Además, en muchos conflictos civiles es difícil separar víctimas por motivación religiosa de víctimas de violencia política, étnica o económica. Aun así, hay señales sólidas. Entre noviembre de 2022 y noviembre de 2024 se contabilizaron, según organizaciones de ayuda cristianas y de monitoreo, cerca de 10.000 cristianos asesinados en episodios ligados a extremismo armado en África subsahariana y Oriente Medio; y las tendencias anuales recientes (varios miles por año) son verificables en informes públicos.

Con esas limitaciones en mente, una estimación razonada, prudente y transparente sobre el total de víctimas en los últimos 50 años y a partir de los datos fragmentarios y de la evolución de la violencia (picos recientes muy elevados, décadas anteriores con menor intensidad documentada, y zonas donde la violencia es continuada desde hace años), sitúa el número de cristianos muertos en incidentes atribuibles —directa o indirectamente— a grupos islamistas organizados en un orden de magnitud de decenas de miles, con un rango plausible aproximado de 50.000 a 150.000 fallecidos en dicho periodo.

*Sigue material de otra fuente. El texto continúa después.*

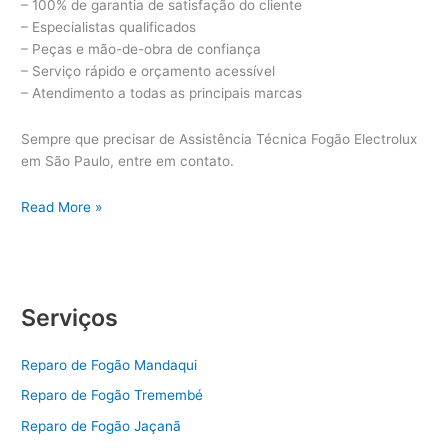
– 100% de garantia de satisfação do cliente
– Especialistas qualificados
– Peças e mão-de-obra de confiança
– Serviço rápido e orçamento acessível
– Atendimento a todas as principais marcas
Sempre que precisar de Assistência Técnica Fogão Electrolux
em São Paulo, entre em contato.
Assistência
Read More »
Técnica
Fogão
Electrolux
Serviços
Reparo de Fogão Mandaqui
Reparo de Fogão Tremembé
Reparo de Fogão Jaçanã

Este rango no es una cifra exacta, representa solo una síntesis conservadora que combina conteos anuales verificados en la última década (miles/año en años recientes en zonas como Nigeria y partes del Sahel), episodios masivos documentados (Siria e Irak durante la expansión de ISIS, por ejemplo), y periodos más calmados o con menos documentación en décadas anteriores.

Dicho de otro modo, no hay base fiable para ofrecer un único número, pero la evidencia apunta a que el total es sustancial, no unos pocos miles, y muy probablemente está en la franja máxima de unos 150.000 víctimas desde 1975.

Además de las muertes directas, la persecución deja otras consecuencias humanitarias masivas que agravan el cómputo real de “víctimas”, como es la destrucción de iglesias y propiedades, secuestros, violencia sexual, pérdida de medios de vida, y desplazamiento interno o emigración forzada que han reducido comunidades enteras.

Por ejemplo, en 2023 se estimaron decenas de miles de cristianos desplazados solo en ciertos países africanos; a escala global, organizaciones que miden persecución religiosa calculan que centenares de millones de cristianos sufren algún tipo de discriminación o hostilidad, aunque no todas esas situaciones equivalen a violencia letal. Esto enfatiza que medir únicamente muertes subestima el impacto total de la persecución.

Por zonas geográficas

En Oriente Medio los responsables han sido desde milicias locales hasta ramas regionales de organizaciones globales (ISIS, Hay’at Tahrir al-Sham en ciertas áreas, grupos extremistas que se aprovecharon del vacío de poder). En África los perpetradores incluyen a grupos afiliados a ISIS y Al Qaeda (ISWAP, Boko Haram, JNIM, ISGS), así como bandas armadas locales con ideologías mixtas (religiosa, étnica, económica) que atacan comunidades cristianas.

En Asia hay episodios documentados en Pakistán, Indonesia y algunos conflictos en el subcontinente donde cristianos han sido víctimas de violencia sectaria o leyes discriminatorias que facilitan ataques. Cada región tiene dinámicas propias: luchas por recursos, debilidad del Estado, rivalidades étnico-religiosas y radicalización transnacional.

No debe olvidarse la responsabilidad estatal, la impunidad y las respuestas internacionales. Muchas de las masacres y expulsiones han sido posibles por la incapacidad o falta de voluntad de los gobiernos locales para proteger minorías. Informes de organizaciones de derechos humanos documentan que en numerosos casos las fuerzas estatales no solo fallaron en proteger a los civiles, sino que, en algunos episodios, la represión estatal o políticas discriminatorias empeoraron la situación. La comunidad internacional ha condenado y, en algunas ocasiones, sancionado o intervenido humanitariamente, pero la respuesta ha sido irregular y limitada frente a crisis que duran años.